= Chicago Franchise Systems, Inc. =

American restaurant company

Chicago Franchise Systems, Inc., operates Italian-based Chicago-style restaurants in Illinois, Georgia, North Carolina, and Missouri which specialize in Chicago-style cuisine. They have operated since 1990, when they took over the popular Nancy's Pizza chain of pizzerias. Nancy's itself was started in 1971 by Nancy and Rocco Palese. CFS, Inc. operates as a franchisor for Nancy's Pizzerias.

==Nancy's Pizza==
The first Nancy's Pizza restaurant was opened by Italian Americans Nancy (born Annunziata Scarano) and her husband Rocco Palese in 1974. The Palese family opened and later sold multiple restaurants with different names between 1971 and 1973, before eventually settling on Nancy's Pizza on W. Lawrence Ave.
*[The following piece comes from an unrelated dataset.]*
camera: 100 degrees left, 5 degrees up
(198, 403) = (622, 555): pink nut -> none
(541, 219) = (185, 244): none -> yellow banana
A journalist for the Chicago Sun-Times claims Nancy's Pizza invented the Chicago-style stuffed pizza, but this is disputed.
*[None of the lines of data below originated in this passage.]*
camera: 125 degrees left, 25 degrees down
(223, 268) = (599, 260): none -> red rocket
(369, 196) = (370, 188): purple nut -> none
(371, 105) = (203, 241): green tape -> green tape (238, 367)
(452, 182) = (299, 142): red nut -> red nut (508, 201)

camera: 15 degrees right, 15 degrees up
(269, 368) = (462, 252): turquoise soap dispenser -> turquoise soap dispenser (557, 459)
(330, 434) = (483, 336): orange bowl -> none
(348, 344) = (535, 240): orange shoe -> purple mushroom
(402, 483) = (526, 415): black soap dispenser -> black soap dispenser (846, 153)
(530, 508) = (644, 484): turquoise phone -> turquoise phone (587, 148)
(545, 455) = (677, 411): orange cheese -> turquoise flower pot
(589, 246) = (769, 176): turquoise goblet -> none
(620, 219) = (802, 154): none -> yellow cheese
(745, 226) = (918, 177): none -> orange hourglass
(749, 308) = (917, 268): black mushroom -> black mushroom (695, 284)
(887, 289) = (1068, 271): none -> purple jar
Nancy and Rocco Palese, both hailing from Potenza, Basilicata, had lived most of their adult lives in Turin, before immigrating with their three children to the United States in 1969. After 18 months in Chicago, Nancy and Rocco opened their first pizza parlor, Guy's Pizza, featuring a popular thin crust pizza. In 1971 friends tried to get the Paleses to experiment with pan pizza. Rather than imitate others, Rocco decided to invent his own pizza, modeled after his family’s recipe for "scarciedda," an Easter specialty cake from his native region, Basilicata, and called his new invention Stuffed Pizza.

In 1974, Rocco and Nancy opened the first Nancy's location in Harwood Heights, Illinois, which could seat only 35 people. Three years later, they opened the first location in Chicago. In 1990, the Palese family sold the name Nancy’s Pizza and all development rights to Dave Howey, the president of Chicago Franchise Systems, Inc., who had been a licensee of the Paleses since 1977. Today, there are 16 Nancy's locations in Illinois, as well as three in the Atlanta, Georgia, area, one in O'Fallon, Missouri, and one in Raleigh, North Carolina.